Лаская взглядом наше чадо, жена скомандовала:
– Разойдись, подготовиться к завтраку!
Вот так весело начав наше утро, мы все уже через час были на бульваре. К тому времени солнце довольно-таки крепко припекало и мы в прекрасном настроении шли к каруселям.
Вдруг я почувствовал как кто-то, кто находился позади меня, положил на мое плечо руку. Обернувшись, я увидел уродливого старика, приняв его за обыкновенного забулдыгу, у которого не хватает для похмелья пару монет.
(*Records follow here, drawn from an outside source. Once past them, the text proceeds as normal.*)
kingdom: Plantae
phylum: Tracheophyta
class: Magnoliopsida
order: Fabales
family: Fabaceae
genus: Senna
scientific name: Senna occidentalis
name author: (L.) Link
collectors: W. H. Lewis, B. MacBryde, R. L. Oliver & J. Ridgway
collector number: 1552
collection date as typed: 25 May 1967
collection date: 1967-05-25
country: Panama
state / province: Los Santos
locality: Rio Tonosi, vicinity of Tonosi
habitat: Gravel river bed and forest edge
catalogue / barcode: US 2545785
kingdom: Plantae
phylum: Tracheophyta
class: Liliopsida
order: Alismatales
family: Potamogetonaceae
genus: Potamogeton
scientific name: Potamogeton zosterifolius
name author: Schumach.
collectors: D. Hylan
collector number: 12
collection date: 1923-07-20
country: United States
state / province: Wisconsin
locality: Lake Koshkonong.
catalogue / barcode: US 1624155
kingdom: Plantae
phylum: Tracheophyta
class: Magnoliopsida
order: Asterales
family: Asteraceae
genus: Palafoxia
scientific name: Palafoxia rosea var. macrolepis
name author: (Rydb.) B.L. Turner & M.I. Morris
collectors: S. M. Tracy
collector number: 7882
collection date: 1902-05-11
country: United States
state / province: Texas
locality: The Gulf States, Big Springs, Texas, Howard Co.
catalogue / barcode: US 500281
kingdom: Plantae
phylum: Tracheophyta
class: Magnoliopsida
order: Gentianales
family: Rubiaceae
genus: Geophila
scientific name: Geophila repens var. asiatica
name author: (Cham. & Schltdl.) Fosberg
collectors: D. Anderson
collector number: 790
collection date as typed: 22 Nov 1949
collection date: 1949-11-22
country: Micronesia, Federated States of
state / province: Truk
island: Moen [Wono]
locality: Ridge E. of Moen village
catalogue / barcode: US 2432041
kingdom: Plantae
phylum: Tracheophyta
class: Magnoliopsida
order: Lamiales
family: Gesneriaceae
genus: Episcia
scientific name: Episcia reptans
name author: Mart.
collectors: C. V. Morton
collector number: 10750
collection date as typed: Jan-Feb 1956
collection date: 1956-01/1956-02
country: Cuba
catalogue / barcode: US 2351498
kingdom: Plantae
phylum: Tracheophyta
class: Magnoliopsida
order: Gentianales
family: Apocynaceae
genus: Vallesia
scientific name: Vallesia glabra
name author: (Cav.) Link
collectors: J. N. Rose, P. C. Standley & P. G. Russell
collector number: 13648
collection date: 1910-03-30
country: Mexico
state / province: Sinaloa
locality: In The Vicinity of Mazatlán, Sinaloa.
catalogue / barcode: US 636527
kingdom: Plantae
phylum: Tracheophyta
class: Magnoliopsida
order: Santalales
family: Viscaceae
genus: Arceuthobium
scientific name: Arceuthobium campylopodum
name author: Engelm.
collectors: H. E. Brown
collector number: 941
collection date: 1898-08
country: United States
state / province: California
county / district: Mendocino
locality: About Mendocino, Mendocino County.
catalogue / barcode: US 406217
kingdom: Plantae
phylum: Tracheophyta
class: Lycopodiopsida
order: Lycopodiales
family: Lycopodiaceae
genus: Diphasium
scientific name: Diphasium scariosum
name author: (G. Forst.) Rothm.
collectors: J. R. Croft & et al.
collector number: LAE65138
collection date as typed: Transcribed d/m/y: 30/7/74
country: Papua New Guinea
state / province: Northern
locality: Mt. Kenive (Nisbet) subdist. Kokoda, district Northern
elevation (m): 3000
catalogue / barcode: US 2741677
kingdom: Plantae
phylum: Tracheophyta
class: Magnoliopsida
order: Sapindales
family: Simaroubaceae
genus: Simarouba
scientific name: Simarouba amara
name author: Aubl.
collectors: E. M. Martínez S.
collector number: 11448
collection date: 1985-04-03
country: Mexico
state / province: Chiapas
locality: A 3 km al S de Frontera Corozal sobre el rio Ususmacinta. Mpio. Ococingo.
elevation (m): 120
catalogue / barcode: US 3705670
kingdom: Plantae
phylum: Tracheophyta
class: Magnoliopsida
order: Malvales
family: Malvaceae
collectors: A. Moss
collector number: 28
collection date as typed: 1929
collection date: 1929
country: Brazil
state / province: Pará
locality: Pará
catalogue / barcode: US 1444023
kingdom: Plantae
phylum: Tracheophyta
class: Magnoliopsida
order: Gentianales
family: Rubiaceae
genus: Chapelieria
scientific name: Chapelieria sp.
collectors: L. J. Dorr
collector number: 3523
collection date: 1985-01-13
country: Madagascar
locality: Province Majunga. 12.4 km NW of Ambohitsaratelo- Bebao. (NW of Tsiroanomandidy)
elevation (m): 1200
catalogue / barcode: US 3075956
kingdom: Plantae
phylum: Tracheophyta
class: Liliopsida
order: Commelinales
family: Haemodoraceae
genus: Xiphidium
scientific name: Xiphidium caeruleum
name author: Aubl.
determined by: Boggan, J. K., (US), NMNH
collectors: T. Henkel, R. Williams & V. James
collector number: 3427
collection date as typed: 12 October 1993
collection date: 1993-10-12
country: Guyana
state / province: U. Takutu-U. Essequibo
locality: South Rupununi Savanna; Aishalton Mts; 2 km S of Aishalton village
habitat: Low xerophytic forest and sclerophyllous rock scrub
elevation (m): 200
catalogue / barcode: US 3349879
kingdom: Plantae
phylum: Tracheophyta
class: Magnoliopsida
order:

Я решил их ему дать.
Едва я запустил руку в карман, как старик сказал:
– Не узнаешь?
Я внимательно посмотрел ему в лицо.
– Толя, пошли, – сказала моя жена, – не видишь, сейчас голову будет тебе морочить.
– Именно, Толик Шаляев, – вставил старик.
– Ты слышишь, он меня знает, – сказал я супруге.
Я напряг память, но тщетно – его ужасное лицо мне ничего не говорило.
– Школа «148», – произнес он. – Родион я, помнишь?
– Радик?! – воскликнул я ошеломленный.
Сказав жене, чтобы они шли без меня, я остался с Родионом.
Я не мог поверить, что передо мной стоял мой бывший одноклассник – отчаянный парнишка, красавец, умница, всегда и во всем первый, кумир всех девочек нашей школы. Таким я его знал и таким он ожил в моей памяти. Ему было, как и мне сорок лет, а выглядел он на все шестьдесят пять, если не больше.
– Присядем, – сказал он.
Независимо от своего желания, я, обескураженный его внешним видом, присел с ним на скамейку.
Родион смотрел невидящим взглядом на море и молчал, а я между тем стал разглядывать его.
Первое, что бросалось в глаза – это множество ожоговых пятен на его лице. Потом я обратил внимание на его деформированный как у боксера нос и далее – на рубцы, изрывшие всю его шею. Не в силах рассматривать его еще, я опустил голову и увидел его ноги: одна нога была короче другой.
– Славные у тебя дети, – заговорил он, – а у меня нет никого. Совсем никого.
Я не выдержал и спросил:
– Радик, что случилось с тобой?
– Моя история достойна трагедии Шекспира, – с печальной усмешкой произнес он. – Ты же помнишь меня, что я представлял собой. Господь Бог дал мне богатых родителей, внешность, я был всеми любим, одним словом, баловнем судьбы, часто грешившим безрассудством. Был, что называется, прожигателем жизни. Я был, как поется в одной песне: «певцом прекрасных дам». Но с ними я не изнемогал от скуки, как поется в этой песне, а совсем наоборот, находил в них утешение и все разнообразие в нашей лживой и пресной жизни.
Женщины поистине увлекали меня, и по отношению к ним я был ненасытным Казанова. Только не подумай, что я сравниваю себя с этой известной всем личностью – упаси меня бог. Это я так сказал, для ясности, дабы ты представил себе, какая у меня была неудержимая тяга к слабому полу. В женщинах я находил все свои пристрастия и удовольствия. Мое влечение к ним граничила с маразмом, и с этим я не мог ничего поделать. «Необузданный кабель, не пропускающий мимо себя ни одной юбки» – так не раз говорила обо мне моя мать. Но она была не права, ибо я бросался не на всех подряд. В выборе женщин я был эстетом.